Lens and sensor parameters:
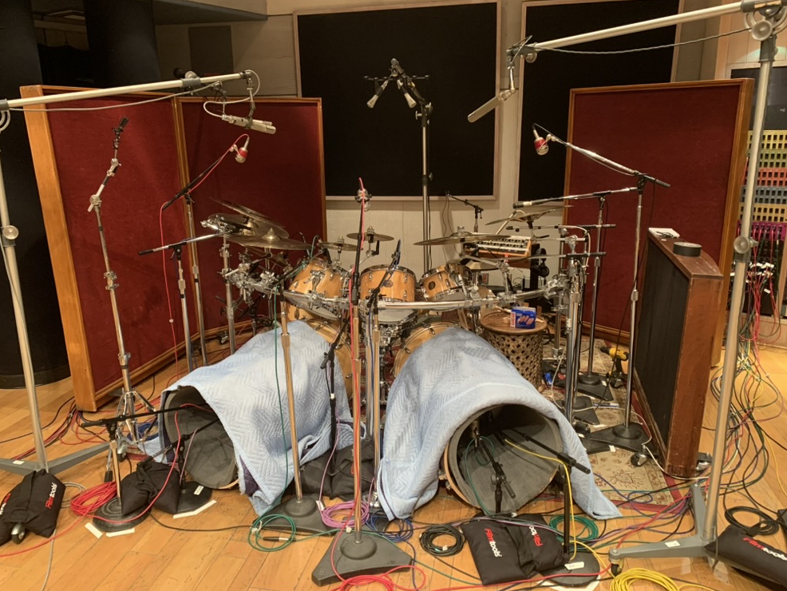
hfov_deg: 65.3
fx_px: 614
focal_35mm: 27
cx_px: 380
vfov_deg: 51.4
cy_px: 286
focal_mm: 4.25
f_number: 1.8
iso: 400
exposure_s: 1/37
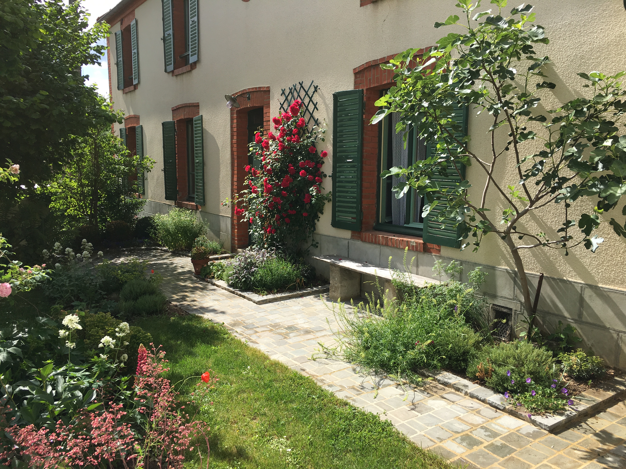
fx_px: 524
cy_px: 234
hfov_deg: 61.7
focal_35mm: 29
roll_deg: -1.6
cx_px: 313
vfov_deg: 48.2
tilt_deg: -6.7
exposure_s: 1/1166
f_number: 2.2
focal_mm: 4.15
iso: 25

...

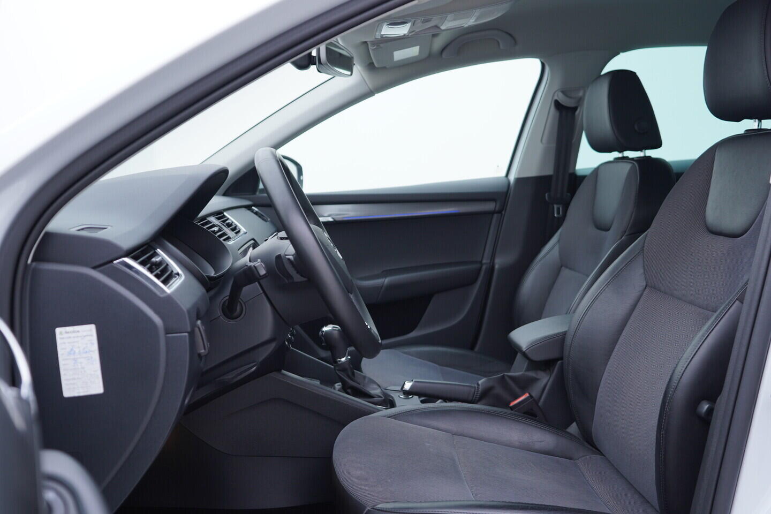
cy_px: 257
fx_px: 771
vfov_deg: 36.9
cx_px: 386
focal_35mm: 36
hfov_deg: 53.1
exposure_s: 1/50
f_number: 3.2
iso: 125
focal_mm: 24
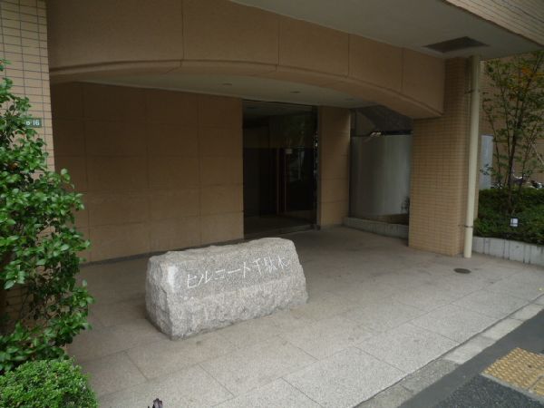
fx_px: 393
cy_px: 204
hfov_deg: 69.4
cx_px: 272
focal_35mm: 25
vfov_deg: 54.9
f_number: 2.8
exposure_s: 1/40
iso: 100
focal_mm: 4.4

**Problem to work on**
Copy exactly, without pictures, the lines above from the one with "f_number: 3.2" down to the one with "focal_mm: 4.4", inclusive.

**Output of the exercise**
f_number: 3.2
iso: 125
focal_mm: 24
fx_px: 393
cy_px: 204
hfov_deg: 69.4
cx_px: 272
focal_35mm: 25
vfov_deg: 54.9
f_number: 2.8
exposure_s: 1/40
iso: 100
focal_mm: 4.4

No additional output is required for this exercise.